In [None]:
import numpy as np
import pandas as pd

# 0) 데이터 로드

CSV_PATH = "dataset/spotify_songs_with_genre_int.csv"
URL = "https://raw.githubusercontent.com/hyeonx3/ML_Project/main/dataset/spotify_songs_with_genre_int.csv"

try:
    df = pd.read_csv(CSV_PATH) 
except:
    df = pd.read_csv(URL)

In [2]:
import os
os.environ["CUDA_VISIBLE_DEVICES"] = "-1"


In [3]:

# 1) 피처/타깃 지정 (숫자형만 사용)

target_col = "genre_int"
features = [
    "danceability", "energy", "key", "loudness", "mode",
    "speechiness", "acousticness", "instrumentalness", "liveness",
    "valence", "tempo", "duration_ms"
]
# 숫자형 필터
numeric_cols = df[features].select_dtypes(include=["int64", "float64"]).columns.tolist()
df = df.dropna(subset=numeric_cols + [target_col]).reset_index(drop=True)
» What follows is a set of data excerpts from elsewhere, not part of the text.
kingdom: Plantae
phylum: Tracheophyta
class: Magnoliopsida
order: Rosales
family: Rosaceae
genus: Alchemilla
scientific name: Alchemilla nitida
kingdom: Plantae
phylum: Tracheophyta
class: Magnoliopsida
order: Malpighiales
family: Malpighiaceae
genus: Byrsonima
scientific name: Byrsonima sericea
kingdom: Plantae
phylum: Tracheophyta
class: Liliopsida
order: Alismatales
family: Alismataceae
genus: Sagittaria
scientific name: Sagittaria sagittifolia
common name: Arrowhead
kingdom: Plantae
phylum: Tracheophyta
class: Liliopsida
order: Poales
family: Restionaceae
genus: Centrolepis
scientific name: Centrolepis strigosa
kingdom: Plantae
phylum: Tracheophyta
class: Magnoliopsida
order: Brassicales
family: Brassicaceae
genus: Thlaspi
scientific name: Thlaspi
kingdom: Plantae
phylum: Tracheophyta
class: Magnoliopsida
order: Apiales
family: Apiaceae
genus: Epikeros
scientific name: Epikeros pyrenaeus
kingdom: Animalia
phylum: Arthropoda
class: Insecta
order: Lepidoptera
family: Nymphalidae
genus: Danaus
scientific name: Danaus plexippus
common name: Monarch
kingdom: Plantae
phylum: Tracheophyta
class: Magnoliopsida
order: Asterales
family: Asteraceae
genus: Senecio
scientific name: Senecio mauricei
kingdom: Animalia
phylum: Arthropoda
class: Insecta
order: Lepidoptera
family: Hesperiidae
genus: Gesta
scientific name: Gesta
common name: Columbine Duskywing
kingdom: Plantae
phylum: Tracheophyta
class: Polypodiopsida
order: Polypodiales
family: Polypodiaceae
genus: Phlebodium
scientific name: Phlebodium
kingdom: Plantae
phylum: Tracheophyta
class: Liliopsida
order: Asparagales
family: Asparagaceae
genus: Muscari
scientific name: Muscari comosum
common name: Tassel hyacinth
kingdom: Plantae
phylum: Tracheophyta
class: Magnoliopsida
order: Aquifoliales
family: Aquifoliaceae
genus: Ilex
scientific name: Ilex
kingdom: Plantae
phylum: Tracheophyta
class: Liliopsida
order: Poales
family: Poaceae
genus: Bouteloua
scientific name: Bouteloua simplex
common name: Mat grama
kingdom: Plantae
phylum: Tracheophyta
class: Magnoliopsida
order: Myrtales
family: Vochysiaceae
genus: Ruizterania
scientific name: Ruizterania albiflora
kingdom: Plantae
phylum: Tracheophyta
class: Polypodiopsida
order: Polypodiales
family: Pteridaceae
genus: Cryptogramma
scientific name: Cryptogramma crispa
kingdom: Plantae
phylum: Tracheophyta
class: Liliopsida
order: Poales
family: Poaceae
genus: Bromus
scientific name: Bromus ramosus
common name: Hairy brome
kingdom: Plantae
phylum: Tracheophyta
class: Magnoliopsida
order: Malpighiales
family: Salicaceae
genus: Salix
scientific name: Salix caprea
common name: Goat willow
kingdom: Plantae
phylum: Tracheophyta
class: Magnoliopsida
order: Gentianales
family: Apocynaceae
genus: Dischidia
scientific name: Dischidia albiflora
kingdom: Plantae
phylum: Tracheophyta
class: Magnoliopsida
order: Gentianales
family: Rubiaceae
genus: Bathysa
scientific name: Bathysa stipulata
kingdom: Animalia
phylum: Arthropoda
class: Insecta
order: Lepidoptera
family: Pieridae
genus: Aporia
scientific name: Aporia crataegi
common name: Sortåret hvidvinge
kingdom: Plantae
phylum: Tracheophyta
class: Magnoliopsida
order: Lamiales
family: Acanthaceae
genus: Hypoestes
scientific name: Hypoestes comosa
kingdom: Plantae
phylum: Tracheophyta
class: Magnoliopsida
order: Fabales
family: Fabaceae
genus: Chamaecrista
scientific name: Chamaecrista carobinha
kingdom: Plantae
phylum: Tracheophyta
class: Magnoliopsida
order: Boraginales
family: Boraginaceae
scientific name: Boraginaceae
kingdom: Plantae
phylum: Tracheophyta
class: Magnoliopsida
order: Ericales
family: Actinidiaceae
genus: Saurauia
X_raw = df[numeric_cols].astype(float).values
y = df[target_col].values
class_names = np.unique(y)

print(f"[Data] n={len(y)}, d={X_raw.shape[1]}, classes={class_names.size}")


[Data] n=32833, d=12, classes=6


In [4]:
# 2) Split: Train / Val / Test = 70 / 15 / 15

from sklearn.model_selection import train_test_split
X_train, X_temp, y_train, y_temp = train_test_split(
    X_raw, y, test_size=0.30, stratify=y, random_state=42
)
X_val, X_test, y_val, y_test = train_test_split(
    X_temp, y_temp, test_size=0.50, stratify=y_temp, random_state=42
)

print("train:", X_train.shape, "val:", X_val.shape, "test:", X_test.shape)


train: (22983, 12) val: (4925, 12) test: (4925, 12)


In [5]:
# 3) 스케일링 (Train에 fit → Val/Test엔 transform)

from sklearn.preprocessing import StandardScaler
scaler = StandardScaler().fit(X_train)
Xs_train = scaler.transform(X_train)
Xs_val   = scaler.transform(X_val)
Xs_test  = scaler.transform(X_test)


In [6]:
# 4) 차원 축소기 (Train에만 fit) : PCA, LDA, AE

from sklearn.decomposition import PCA
from sklearn.discriminant_analysis import LinearDiscriminantAnalysis as LDA

# 4-1) PCA (누적분산 95%)
pca = PCA(n_components=0.95, random_state=42).fit(Xs_train)
Xp_train = pca.transform(Xs_train)
Xp_val   = pca.transform(Xs_val)
Xp_test  = pca.transform(Xs_test)

# 4-2) LDA (지도식, 최대 성분 = 클래스수-1)
n_classes = class_names.size
lda_dim = max(1, min(10, n_classes - 1))
lda = LDA(n_components=lda_dim).fit(Xs_train, y_train)
Xl_train = lda.transform(Xs_train)
Xl_val   = lda.transform(Xs_val)
Xl_test  = lda.transform(Xs_test)

# 4-3) Autoencoder (Keras) — Train으로만 학습, Val로 모니터
#      encoder 출력(z)을 임베딩으로 사용
import tensorflow as tf
from tensorflow.keras import layers, models, callbacks

input_dim   = Xs_train.shape[1]
encoding_dim = 8  # (튜닝 후보: 6~16)

inp = layers.Input(shape=(input_dim,))
h1  = layers.Dense(16, activation='relu')(inp)
z   = layers.Dense(encoding_dim, activation='relu', name="bottleneck")(h1)
h2  = layers.Dense(16, activation='relu')(z)
out = layers.Dense(input_dim, activation='linear')(h2)

autoencoder = models.Model(inputs=inp, outputs=out)
autoencoder.compile(optimizer='adam', loss='mse')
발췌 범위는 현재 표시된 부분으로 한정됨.